▶ Work order: Switch every "majority slice" in the entries below to "dominant slice" and reproduce the entries with all other text unchanged. Leave the pictures out of your output.

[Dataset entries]
************
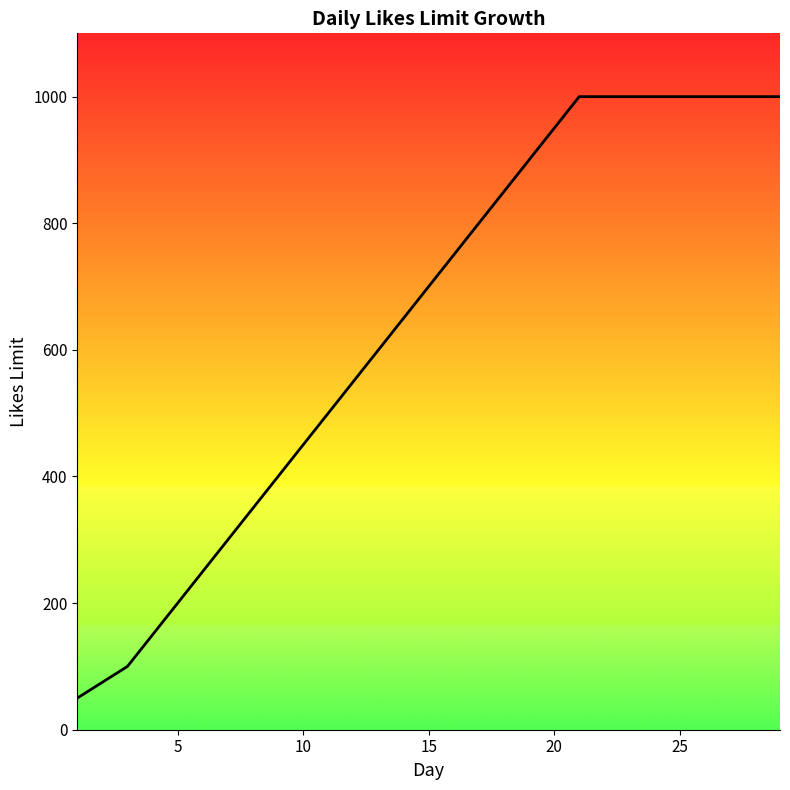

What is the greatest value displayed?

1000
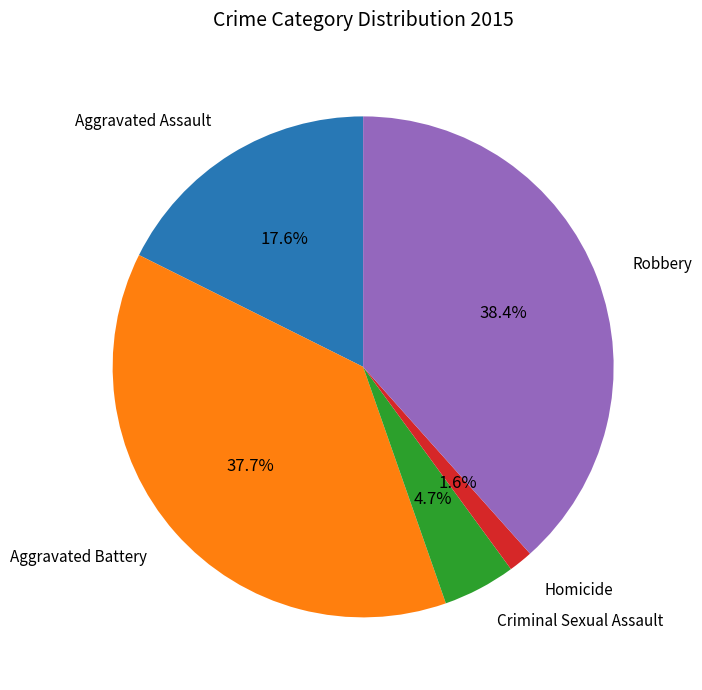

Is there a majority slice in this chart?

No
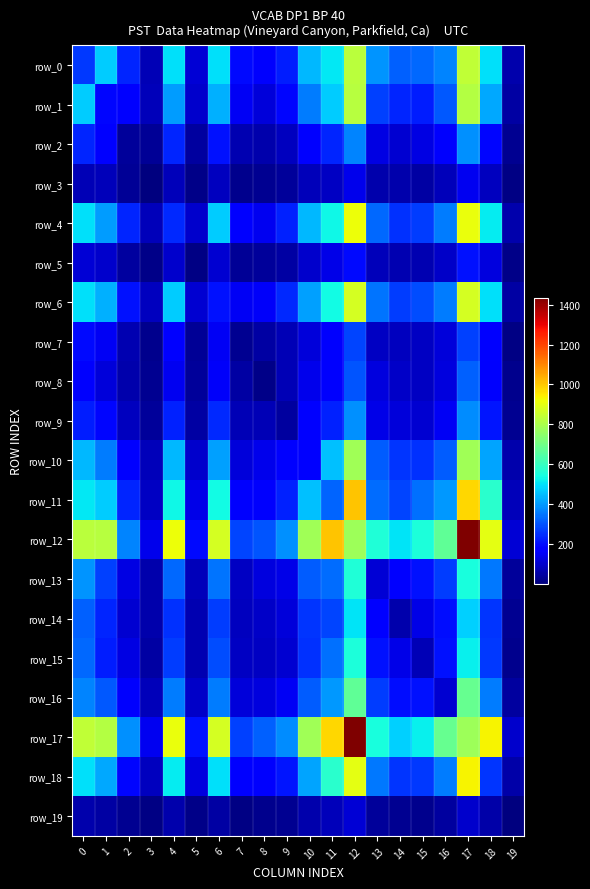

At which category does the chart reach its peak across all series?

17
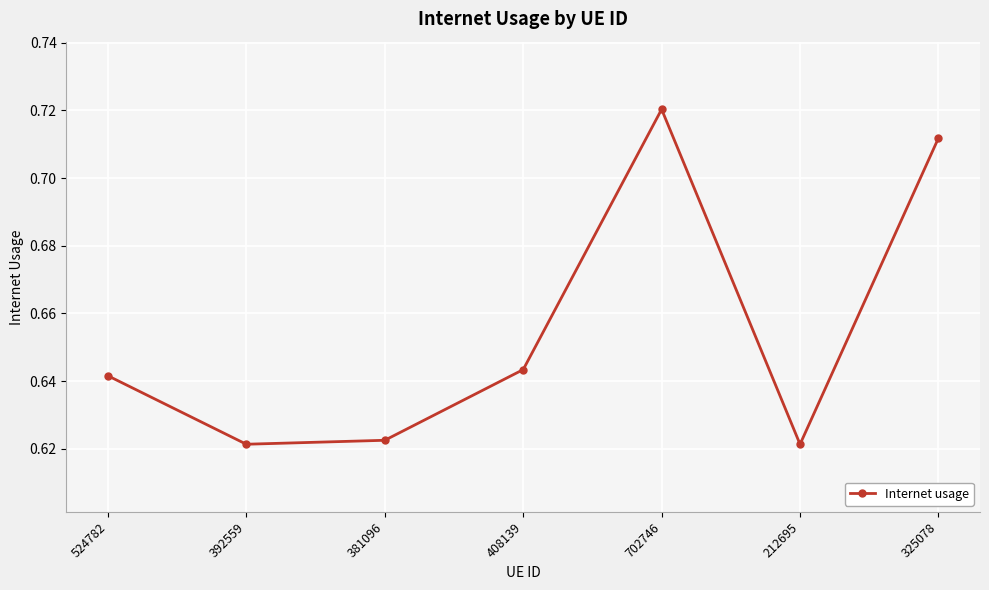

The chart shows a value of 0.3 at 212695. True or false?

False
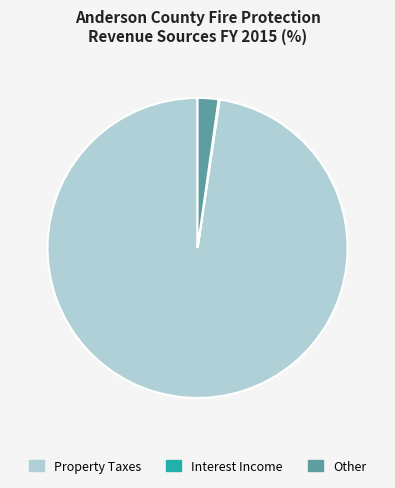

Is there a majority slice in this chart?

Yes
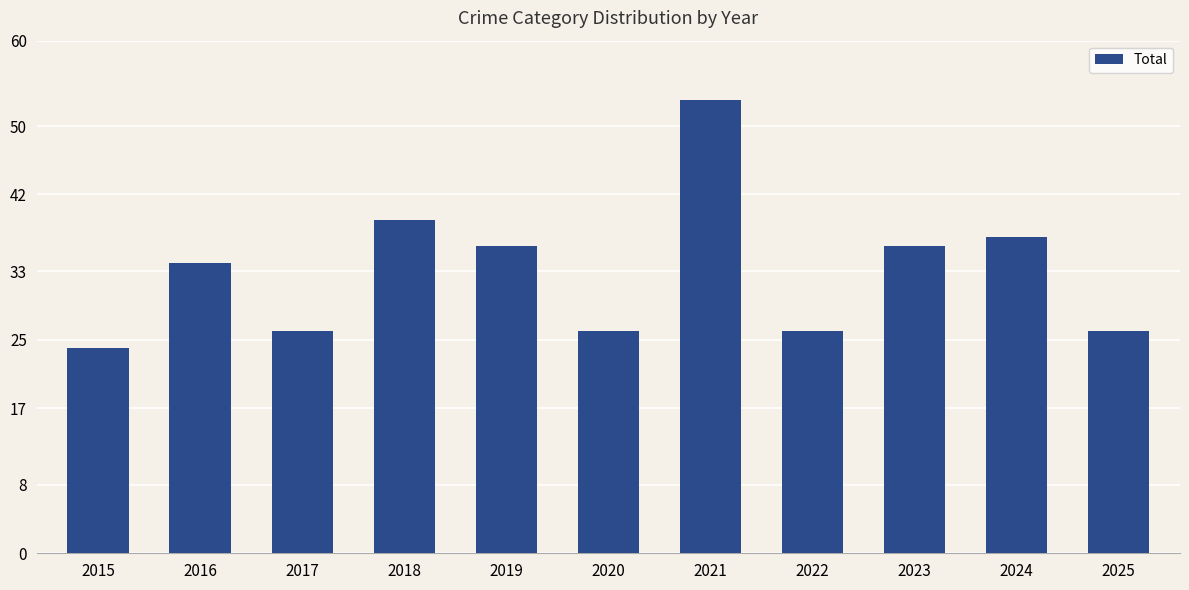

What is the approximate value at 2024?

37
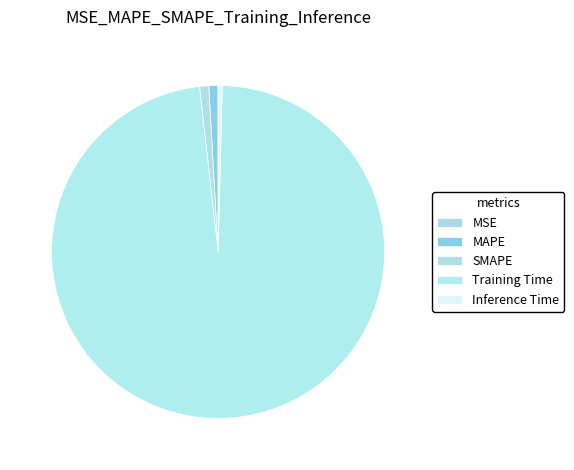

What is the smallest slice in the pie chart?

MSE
************
▶ Response to this exercise:
What is the greatest value displayed?

1000

Is there a dominant slice in this chart?

No

At which category does the chart reach its peak across all series?

17

The chart shows a value of 0.3 at 212695. True or false?

False

Is there a dominant slice in this chart?

Yes

What is the approximate value at 2024?

37

What is the smallest slice in the pie chart?

MSE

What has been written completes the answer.